TAMPA — Tony Daniel, the Tampa provocateur known for his racist roadside displays, is claiming self-defense under Florida's stand your ground law in a case where he's accused of beating two women with an electronic megaphone.
Hillsborough Clerk of Court records show a stand your ground motion seeking dismissal of criminal charges was filed Thursday in Daniel's case.
PREVIOUS COVERAGE: Race-baiting Tony Daniel charged with battery after clash over one of his signs
Daniel, 60, who is black, is frequently seen on Tampa streets with signs that target African-Americans. His pickup truck bears Confederate and Nazi flags and racial slurs.

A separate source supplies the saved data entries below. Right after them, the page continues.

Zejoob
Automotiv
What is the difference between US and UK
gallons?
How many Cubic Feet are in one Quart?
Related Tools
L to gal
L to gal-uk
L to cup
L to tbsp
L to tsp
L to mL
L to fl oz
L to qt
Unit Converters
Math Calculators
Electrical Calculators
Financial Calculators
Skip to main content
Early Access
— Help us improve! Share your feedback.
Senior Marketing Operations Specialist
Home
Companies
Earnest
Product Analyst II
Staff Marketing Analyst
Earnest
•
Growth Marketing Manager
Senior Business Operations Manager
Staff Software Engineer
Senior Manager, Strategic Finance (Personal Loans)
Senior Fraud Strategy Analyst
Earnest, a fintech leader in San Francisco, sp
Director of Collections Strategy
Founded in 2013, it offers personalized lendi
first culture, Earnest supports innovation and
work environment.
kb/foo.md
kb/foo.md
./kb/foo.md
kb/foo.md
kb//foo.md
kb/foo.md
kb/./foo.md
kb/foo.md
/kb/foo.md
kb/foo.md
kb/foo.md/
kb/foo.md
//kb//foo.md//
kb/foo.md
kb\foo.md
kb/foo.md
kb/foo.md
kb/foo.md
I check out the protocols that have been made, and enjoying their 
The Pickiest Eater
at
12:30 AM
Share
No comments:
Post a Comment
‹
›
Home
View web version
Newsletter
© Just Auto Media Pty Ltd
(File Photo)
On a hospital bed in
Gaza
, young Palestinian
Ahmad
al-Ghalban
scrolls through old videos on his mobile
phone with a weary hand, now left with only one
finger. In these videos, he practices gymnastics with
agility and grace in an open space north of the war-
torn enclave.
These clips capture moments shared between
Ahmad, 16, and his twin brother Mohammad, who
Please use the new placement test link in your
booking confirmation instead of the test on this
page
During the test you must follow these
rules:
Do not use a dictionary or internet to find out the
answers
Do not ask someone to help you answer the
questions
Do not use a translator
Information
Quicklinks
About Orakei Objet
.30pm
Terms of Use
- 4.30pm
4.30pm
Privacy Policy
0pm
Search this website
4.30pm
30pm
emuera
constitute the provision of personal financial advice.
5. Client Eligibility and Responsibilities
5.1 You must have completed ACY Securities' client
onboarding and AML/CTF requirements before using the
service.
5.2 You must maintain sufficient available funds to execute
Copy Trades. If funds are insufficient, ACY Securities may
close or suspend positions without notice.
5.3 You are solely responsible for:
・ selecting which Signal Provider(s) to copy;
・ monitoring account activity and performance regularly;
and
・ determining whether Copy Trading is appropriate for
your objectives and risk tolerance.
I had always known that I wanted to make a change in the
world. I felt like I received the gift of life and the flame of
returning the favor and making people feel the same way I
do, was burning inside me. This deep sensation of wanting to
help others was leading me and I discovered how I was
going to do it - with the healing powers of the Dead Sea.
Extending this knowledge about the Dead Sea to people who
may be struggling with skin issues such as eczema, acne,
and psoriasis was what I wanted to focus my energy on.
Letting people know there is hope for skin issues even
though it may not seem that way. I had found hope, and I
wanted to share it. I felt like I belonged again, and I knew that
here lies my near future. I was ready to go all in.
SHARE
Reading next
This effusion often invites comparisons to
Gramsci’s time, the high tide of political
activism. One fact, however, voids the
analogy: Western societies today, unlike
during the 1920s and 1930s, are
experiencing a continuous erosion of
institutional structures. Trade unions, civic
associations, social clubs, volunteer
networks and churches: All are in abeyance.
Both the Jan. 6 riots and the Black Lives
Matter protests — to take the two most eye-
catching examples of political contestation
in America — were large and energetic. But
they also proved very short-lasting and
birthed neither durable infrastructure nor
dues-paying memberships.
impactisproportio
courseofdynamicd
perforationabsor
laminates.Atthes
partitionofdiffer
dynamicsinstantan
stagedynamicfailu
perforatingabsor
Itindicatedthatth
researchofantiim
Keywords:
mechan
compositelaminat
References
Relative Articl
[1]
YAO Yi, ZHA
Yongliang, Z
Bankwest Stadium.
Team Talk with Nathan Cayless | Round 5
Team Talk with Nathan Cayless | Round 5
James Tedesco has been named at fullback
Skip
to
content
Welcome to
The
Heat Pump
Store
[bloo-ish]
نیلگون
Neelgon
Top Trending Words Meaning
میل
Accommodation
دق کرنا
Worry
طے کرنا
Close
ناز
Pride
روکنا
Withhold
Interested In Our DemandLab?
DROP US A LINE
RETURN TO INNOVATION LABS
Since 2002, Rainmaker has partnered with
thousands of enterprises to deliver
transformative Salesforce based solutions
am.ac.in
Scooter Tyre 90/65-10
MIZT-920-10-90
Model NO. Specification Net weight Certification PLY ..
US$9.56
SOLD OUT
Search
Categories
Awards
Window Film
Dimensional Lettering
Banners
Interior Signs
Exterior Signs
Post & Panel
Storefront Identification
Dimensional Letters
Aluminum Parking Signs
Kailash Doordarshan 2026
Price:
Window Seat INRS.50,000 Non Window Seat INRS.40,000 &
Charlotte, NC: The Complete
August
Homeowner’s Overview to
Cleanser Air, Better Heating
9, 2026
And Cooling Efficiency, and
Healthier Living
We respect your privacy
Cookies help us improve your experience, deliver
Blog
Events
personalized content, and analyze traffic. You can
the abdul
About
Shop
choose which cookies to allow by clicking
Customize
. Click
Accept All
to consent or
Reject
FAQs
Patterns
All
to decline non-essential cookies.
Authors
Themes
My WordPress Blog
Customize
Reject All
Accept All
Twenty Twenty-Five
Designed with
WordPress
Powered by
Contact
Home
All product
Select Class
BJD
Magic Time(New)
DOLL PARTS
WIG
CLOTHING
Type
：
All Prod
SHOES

He is also a frequent attendee at Tampa City Council meetings. Earlier this year, the council changed its rules to ban vulgar and threatening speech at its meetings, in part because of Daniel's antics.
BACKGROUND: Racist slurs on Tampa truck shock, confuse and mislead onlookers
On July 13, he was standing at the corner of Kennedy Boulevard and Hyde Park Avenue with a sign that included the N-word.
Nayvia Tukes, 20, and Rowshana Tukes, 41, stood nearby as Daniel spoke into a megaphone. A passing motorist recorded video of the ensuing confrontation.
The younger woman slapped Daniel's sign, according to a police report. Daniel then lashed out at the two with the megaphone, striking them both, police said.
Daniel hit Rowshana Tukes several more times as she ran toward a vehicle, the police report stated. She opened the driver's side door and Daniel forced her inside before striking her again.
PREVIOUS COVERAGE: Tampa provocateur charged in fracas over racist slur returns to corner, claims self-defense
Bystanders broke up the clash.
Days after his arrest, Daniel told the Tampa Bay Times he was defending himself and vowed to fight the charges. He claimed the women "violently attacked" him and snatched his glasses.
The stand your ground law says a person faced with a violent confrontation has no duty to retreat and can use force if in fear of imminent harm. A recent change to the law, which put the burden of proof on prosecutors in such cases, has led to a rise in stand your ground claims throughout the state.
Daniel was initially accused of aggravated battery with a deadly weapon — the megaphone. But Hillsborough prosecutors last week reduced the charge to two counts of misdemeanor battery.
A court hearing is scheduled for Oct. 9.